• DOCUMENT PASSAGE:
Clémentine Schneidermann’s portraits of her neighbour’s lockdown chores win the Taylor Wessing Photographic Portrait Prize 2022.

Clémentine Schneidermann has won first prize in the prestigious Taylor Wessing Photographic Portrait Prize 2022 for portraits from the series Laundry Day, which document the daily chores of her neighbour in South Wales, navigating life in lockdown.

Second prize was awarded to Haneem Christian for Mother and Daughter and Rooted, which explore queerness, transness and the importance of chosen family. Alexander Komenda was awarded third prize for Zahid’s Son, a portrait that examines themes of identity and the post-Soviet landscape in Kyrgyzstan.

The winning portraits are now on display as part of the Taylor Wessing Photographic Portrait Prize 2022 exhibition at Cromwell Place, in South Kensington, London from the 27 October until 18 December 2022. The exhibition features 51 portraits from 36 different artists, selected for display by a panel of judges including Christina Lamb, Chief Foreign Correspondent at The Sunday Times; Siân Davey, award-winning photographer; and Shoair Mavlian, Director of Photoworks.

Clémentine Schneidermann is a French photographer, living and working between Paris and South Wales. With a focus on social documentary photography, her approach is collaborative and playful, with a particular interest in communities. 
Schneidermann’s portraits from her series Laundry Day depict the artist’s neighbour, hanging laundry in the garden of her home in South Wales. Taken during another challenging year in the UK, the photographs “document micro events which deal with the passage of time through the small moments of our daily lives,” comments Schneidermann. Through the obsessive photography of one daily chore, the photographer captures the everyday. The socially distanced portraits are part of a series of works taken during times of quarantine, self-isolation, and national lockdowns.

• SET EXERCISE 1: Could you reproduce the portrait prize announcement above word for word, in full?

• PROVIDED INFORMATION:

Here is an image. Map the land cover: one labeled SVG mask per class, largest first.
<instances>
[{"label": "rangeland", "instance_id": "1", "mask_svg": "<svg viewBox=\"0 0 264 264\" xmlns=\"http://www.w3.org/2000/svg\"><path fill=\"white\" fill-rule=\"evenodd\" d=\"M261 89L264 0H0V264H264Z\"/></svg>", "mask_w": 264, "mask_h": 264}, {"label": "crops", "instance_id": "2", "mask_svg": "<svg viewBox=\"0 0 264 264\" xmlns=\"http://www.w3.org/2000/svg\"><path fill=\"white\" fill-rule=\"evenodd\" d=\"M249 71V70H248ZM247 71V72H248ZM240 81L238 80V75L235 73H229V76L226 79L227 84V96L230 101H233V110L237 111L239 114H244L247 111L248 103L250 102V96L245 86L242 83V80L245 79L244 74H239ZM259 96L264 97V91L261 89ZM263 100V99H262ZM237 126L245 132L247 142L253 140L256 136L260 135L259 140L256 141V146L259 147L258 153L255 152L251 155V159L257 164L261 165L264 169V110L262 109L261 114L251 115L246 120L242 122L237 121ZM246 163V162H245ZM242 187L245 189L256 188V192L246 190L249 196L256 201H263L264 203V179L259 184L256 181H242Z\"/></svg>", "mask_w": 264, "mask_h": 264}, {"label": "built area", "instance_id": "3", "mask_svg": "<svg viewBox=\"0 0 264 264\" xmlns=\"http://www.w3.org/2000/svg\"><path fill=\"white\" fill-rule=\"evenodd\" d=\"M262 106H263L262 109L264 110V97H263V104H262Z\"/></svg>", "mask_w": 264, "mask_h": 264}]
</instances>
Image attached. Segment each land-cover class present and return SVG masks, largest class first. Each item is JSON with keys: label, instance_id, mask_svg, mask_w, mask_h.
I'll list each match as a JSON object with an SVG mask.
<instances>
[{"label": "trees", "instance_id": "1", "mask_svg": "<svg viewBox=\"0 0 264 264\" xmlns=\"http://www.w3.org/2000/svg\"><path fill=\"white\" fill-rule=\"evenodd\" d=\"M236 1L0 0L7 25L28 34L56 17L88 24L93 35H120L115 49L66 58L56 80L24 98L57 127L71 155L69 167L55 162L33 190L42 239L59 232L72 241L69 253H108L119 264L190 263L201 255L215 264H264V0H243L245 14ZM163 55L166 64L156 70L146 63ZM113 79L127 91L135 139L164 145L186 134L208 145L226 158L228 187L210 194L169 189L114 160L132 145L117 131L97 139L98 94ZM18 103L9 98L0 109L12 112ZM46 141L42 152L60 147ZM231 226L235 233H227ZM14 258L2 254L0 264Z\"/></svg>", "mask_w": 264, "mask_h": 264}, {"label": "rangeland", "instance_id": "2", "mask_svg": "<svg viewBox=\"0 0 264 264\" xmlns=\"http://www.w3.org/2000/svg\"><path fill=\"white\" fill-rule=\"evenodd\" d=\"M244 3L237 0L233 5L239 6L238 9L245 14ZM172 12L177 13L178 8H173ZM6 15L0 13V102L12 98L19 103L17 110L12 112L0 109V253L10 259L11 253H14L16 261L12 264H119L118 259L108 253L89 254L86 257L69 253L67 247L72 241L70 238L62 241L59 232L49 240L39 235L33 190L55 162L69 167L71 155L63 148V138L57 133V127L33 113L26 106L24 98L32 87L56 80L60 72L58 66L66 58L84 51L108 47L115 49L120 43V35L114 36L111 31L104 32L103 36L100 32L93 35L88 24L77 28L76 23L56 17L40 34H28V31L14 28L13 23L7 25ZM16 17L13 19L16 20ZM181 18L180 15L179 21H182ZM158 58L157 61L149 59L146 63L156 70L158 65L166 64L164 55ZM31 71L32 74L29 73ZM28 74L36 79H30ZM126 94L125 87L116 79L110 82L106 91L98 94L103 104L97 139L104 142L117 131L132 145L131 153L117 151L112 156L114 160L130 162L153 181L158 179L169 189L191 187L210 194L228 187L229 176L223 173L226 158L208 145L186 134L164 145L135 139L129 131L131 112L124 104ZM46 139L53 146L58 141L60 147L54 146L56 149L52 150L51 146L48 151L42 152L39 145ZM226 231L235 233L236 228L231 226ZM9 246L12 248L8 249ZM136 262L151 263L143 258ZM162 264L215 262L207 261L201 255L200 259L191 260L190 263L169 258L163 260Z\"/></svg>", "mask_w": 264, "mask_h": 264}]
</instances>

• SET EXERCISE 2: How many lines of the rows above contain the word "each"? Reply with the number alone.

• TASK SOLUTION 1:
Clémentine Schneidermann’s portraits of her neighbour’s lockdown chores win the Taylor Wessing Photographic Portrait Prize 2022.

Clémentine Schneidermann has won first prize in the prestigious Taylor Wessing Photographic Portrait Prize 2022 for portraits from the series Laundry Day, which document the daily chores of her neighbour in South Wales, navigating life in lockdown.

Second prize was awarded to Haneem Christian for Mother and Daughter and Rooted, which explore queerness, transness and the importance of chosen family. Alexander Komenda was awarded third prize for Zahid’s Son, a portrait that examines themes of identity and the post-Soviet landscape in Kyrgyzstan.

The winning portraits are now on display as part of the Taylor Wessing Photographic Portrait Prize 2022 exhibition at Cromwell Place, in South Kensington, London from the 27 October until 18 December 2022. The exhibition features 51 portraits from 36 different artists, selected for display by a panel of judges including Christina Lamb, Chief Foreign Correspondent at The Sunday Times; Siân Davey, award-winning photographer; and Shoair Mavlian, Director of Photoworks.

Clémentine Schneidermann is a French photographer, living and working between Paris and South Wales. With a focus on social documentary photography, her approach is collaborative and playful, with a particular interest in communities. 
Schneidermann’s portraits from her series Laundry Day depict the artist’s neighbour, hanging laundry in the garden of her home in South Wales. Taken during another challenging year in the UK, the photographs “document micro events which deal with the passage of time through the small moments of our daily lives,” comments Schneidermann. Through the obsessive photography of one daily chore, the photographer captures the everyday. The socially distanced portraits are part of a series of works taken during times of quarantine, self-isolation, and national lockdowns.

• TASK SOLUTION 2: 2